E se caísse a TV?
O dicionário caiu no chão com um estrondo. E afloraram todos os sinônimos dos meus medos. Você já derrubou uma televisão ligada? Pois é, eu também não. Da mesma forma que nunca havia derrubado um dicionário. Entrei em pânico. Foi como se tivesse cometido o maior de todos os desrespeitos.
Não que derrubar uma TV seja desrespeitoso. Mas só a idéia do tombo e a suposição do estrago assustam. Ora, um dicionário é uma TV sempre ligada em programas interessantes. Só não precisa de tomada ou controle remoto. E não tem comerciais. Melhor ainda: não tem novela das oito, nem futebol.
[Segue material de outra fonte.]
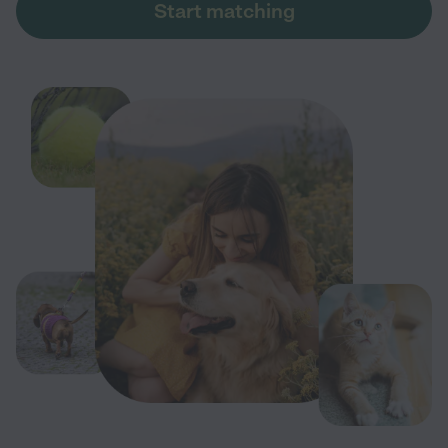
Start matching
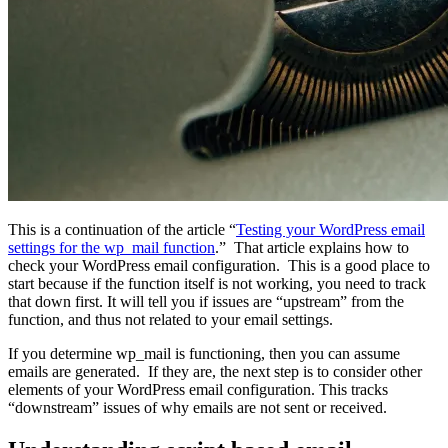
This is a continuation of the article “
Testing your WordPress email
settings for the wp_mail function
.” That article explains how to
check your WordPress email configuration. This is a good place to
start because if the function itself is not working, you need to track
that down first. It will tell you if issues are “upstream” from the
function, and thus not related to your email settings.
If you determine wp_mail is functioning, then you can assume
emails are generated. If they are, the next step is to consider other
elements of your WordPress email configuration. This tracks
“downstream” issues of why emails are not sent or received.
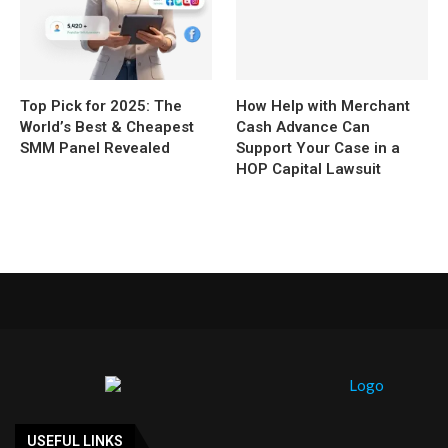
Top Pick for 2025: The
How Help with Merchant
World’s Best & Cheapest
Cash Advance Can
SMM Panel Revealed
Support Your Case in a
HOP Capital Lawsuit
USEFUL LINKS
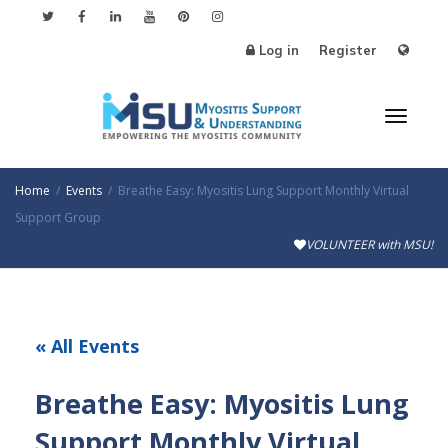
Log in
Register
Toggl
Home
Events
Breathe Easy: Myositis Lung Support Monthly Virtual
Support Group
VOLUNTEER with MSU!
naviga
« All Events
Breathe Easy: Myositis Lung
Support Monthly Virtual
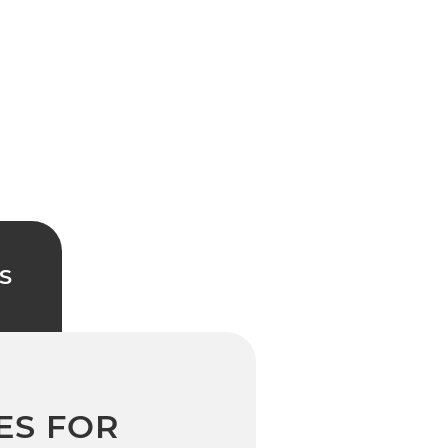
S
ES FOR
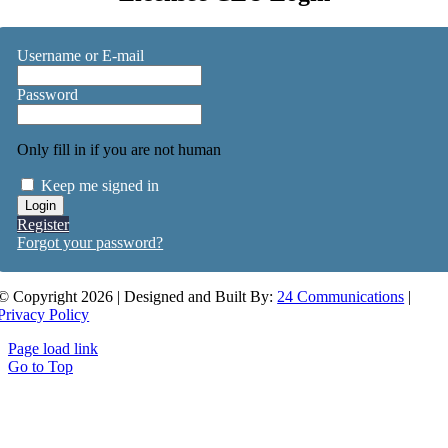
Username or E-mail
Password
Only fill in if you are not human
Keep me signed in
Register
Forgot your password?
© Copyright 2026 | Designed and Built By:
24 Communications
|
Privacy Policy
Page load link
Go to Top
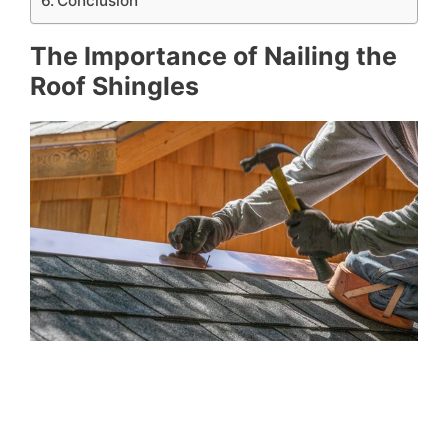
Conclusion
The Importance of Nailing the
Roof Shingles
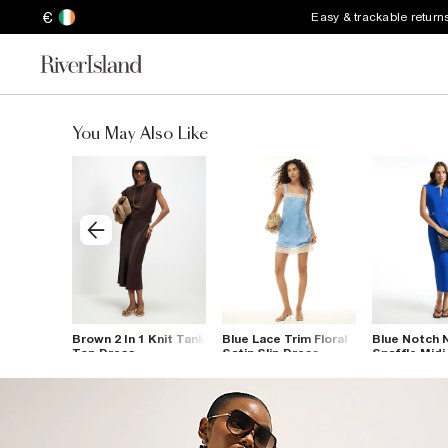
€
Easy & trackable return
You May Also Like
ip Dress
Brown 2 In 1 Knit Tank
Blue Lace Trim Floral
Blue Notch 
Top Dress
Satin Slip Dress
Snaffle Midi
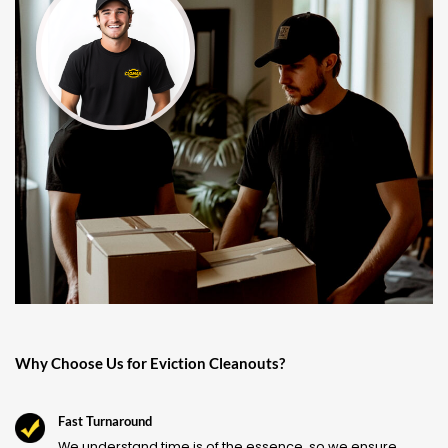
Why Choose Us for Eviction Cleanouts?
Fast Turnaround
We understand time is of the essence, so we ensure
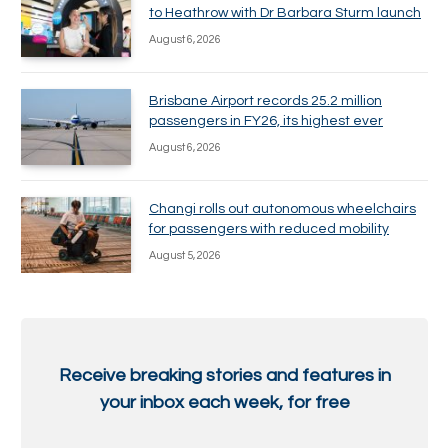
to Heathrow with Dr Barbara Sturm launch
August 6, 2026
Brisbane Airport records 25.2 million
passengers in FY26, its highest ever
August 6, 2026
Changi rolls out autonomous wheelchairs
for passengers with reduced mobility
August 5, 2026
Receive breaking stories and features in
your inbox each week, for free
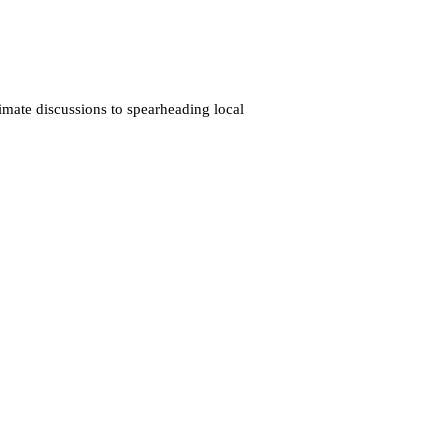
limate discussions to spearheading local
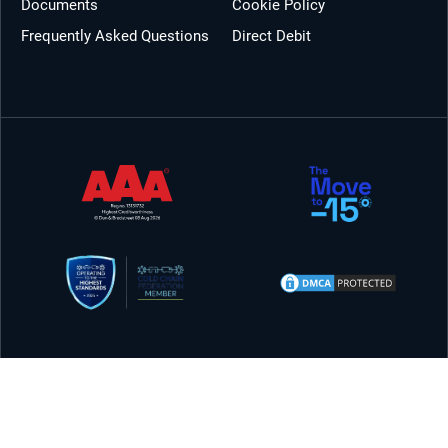
Documents
Cookie Policy
Frequently Asked Questions
Direct Debit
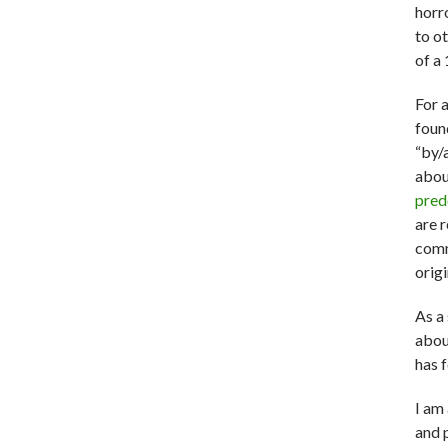
horr
to ot
of a 
For 
fou
“by/
abou
pred
are r
comm
origi
As a
abou
has 
I am
and 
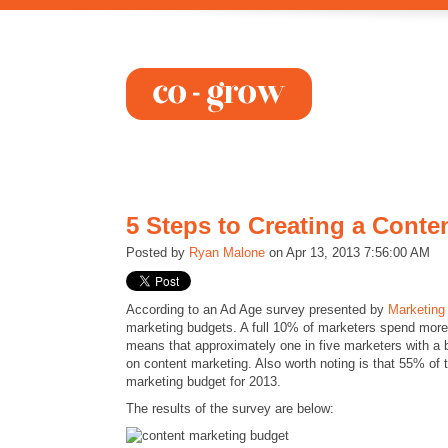
5 Steps to Creating a Conte
Posted by
Ryan Malone
on Apr 13, 2013 7:56:00 AM
According to an Ad Age survey presented by
Marketing
marketing budgets. A full 10% of marketers spend mo
means that approximately one in five marketers with a
on content marketing. Also worth noting is that 55% of 
marketing budget for 2013.
The results of the survey are below:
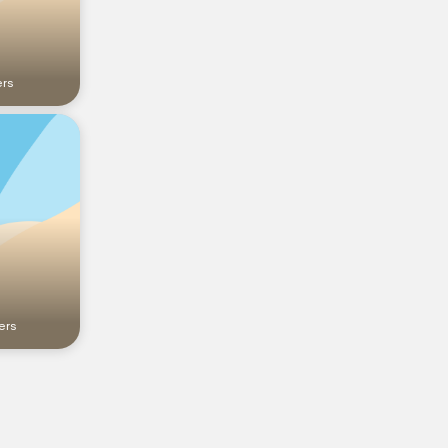
ers
ers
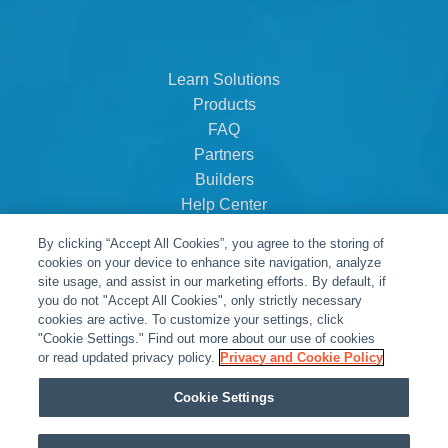
Learn Solutions
Products
FAQ
Partners
Builders
Help Center
Dealer Dashboard
By clicking “Accept All Cookies”, you agree to the storing of
About Us
cookies on your device to enhance site navigation, analyze
Careers
site usage, and assist in our marketing efforts. By default, if
you do not "Accept All Cookies", only strictly necessary
Contact
cookies are active. To customize your settings, click
"Cookie Settings." Find out more about our use of cookies
or read updated privacy policy.
Privacy and Cookie Policy
Cookie Settings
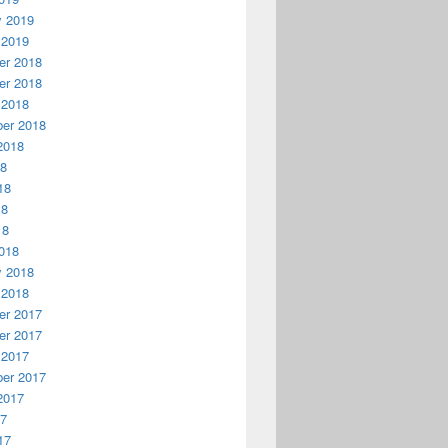
y 2019
 2019
r 2018
r 2018
 2018
er 2018
2018
18
18
18
18
018
y 2018
 2018
r 2017
r 2017
 2017
er 2017
2017
17
17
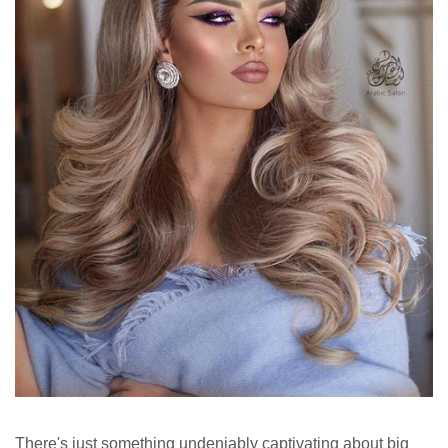
There's just something undeniably captivating about big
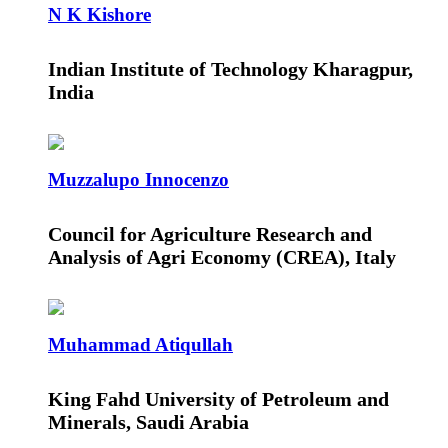
N K Kishore
Indian Institute of Technology Kharagpur,
India
Muzzalupo Innocenzo
Council for Agriculture Research and
Analysis of Agri Economy (CREA), Italy
Muhammad Atiqullah
King Fahd University of Petroleum and
Minerals, Saudi Arabia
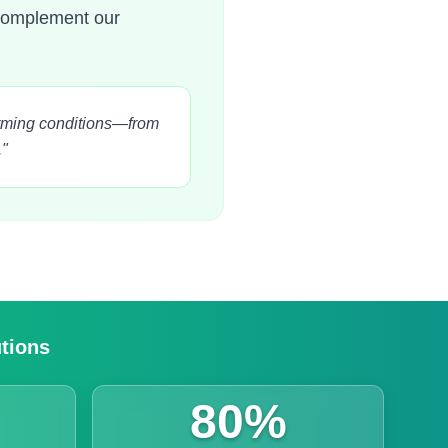
 complement our
farming conditions—from
."
utions
80%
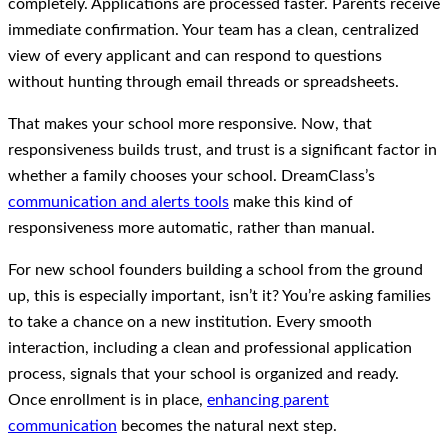
completely. Applications are processed faster. Parents receive
immediate confirmation. Your team has a clean, centralized
view of every applicant and can respond to questions
without hunting through email threads or spreadsheets.
That makes your school more responsive. Now, that
responsiveness builds trust, and trust is a significant factor in
whether a family chooses your school. DreamClass’s
communication and alerts tools
make this kind of
responsiveness more automatic, rather than manual.
For new school founders building a school from the ground
up, this is especially important, isn’t it? You’re asking families
to take a chance on a new institution. Every smooth
interaction, including a clean and professional application
process, signals that your school is organized and ready.
Once enrollment is in place,
enhancing parent
communication
becomes the natural next step.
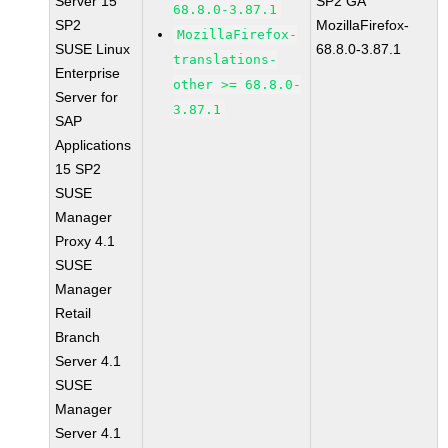
Server 15
SP2 GA
68.8.0-3.87.1
SP2
MozillaFirefox-
MozillaFirefox-
SUSE Linux
68.8.0-3.87.1
translations-
Enterprise
other >= 68.8.0-
Server for
3.87.1
SAP
Applications
15 SP2
SUSE
Manager
Proxy 4.1
SUSE
Manager
Retail
Branch
Server 4.1
SUSE
Manager
Server 4.1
Ora, você diz, é um absurdo comparar um livro a uma aparelho de TV. Mas dicionário não é um livro. É mais, é muito mais do que um livro. Um dicionário é uma biblioteca inteira. São décadas, séculos, milênios de conhecimento. Tragédias, dramas e silêncios estão ali, espremidinhos, em pequenos, médios e grandes verbetes. Feito TV.
A TV tem o mundo em um pequeno retângulo de vidro. É certo que nela há sons e imagens o que, ademais, nos dicionários está apenas sugerido. Mas para bom leitor, meia palavra basta. Na TV e nos dicionários encontro explicações e novas dúvidas. Descubro o mundo. Reconstruo a mim mesmo.
A sua risadinha irônica pode antecipar um comentário do tipo: "esse é um alienado!" Bobagem! Essa idéia dos tempos da Ditadura já caiu em desuso. TV é muito mais que um instrumento alienante e manipulador das massas. Através dele é possível recontar a história. Essa talvez seja a característica enciclopédica da TV. Ainda vão descobrir formas comerciais e rentáveis de se fazer bons programas televisivos, como já fazem bons dicionários.
Só não os derrube. Os danos podem ser irremediáveis. Deixei cair o Aurelião e fiquei abalado como se tivesse derrubado todos os autores de uma vez. Igual ao tombo de uma TV em final de Copa do Mundo. Um exemplo assustador de como é frágil o poder de todos os escritos. Como são frágeis os sentimentos de um espectador quando acaba a luz.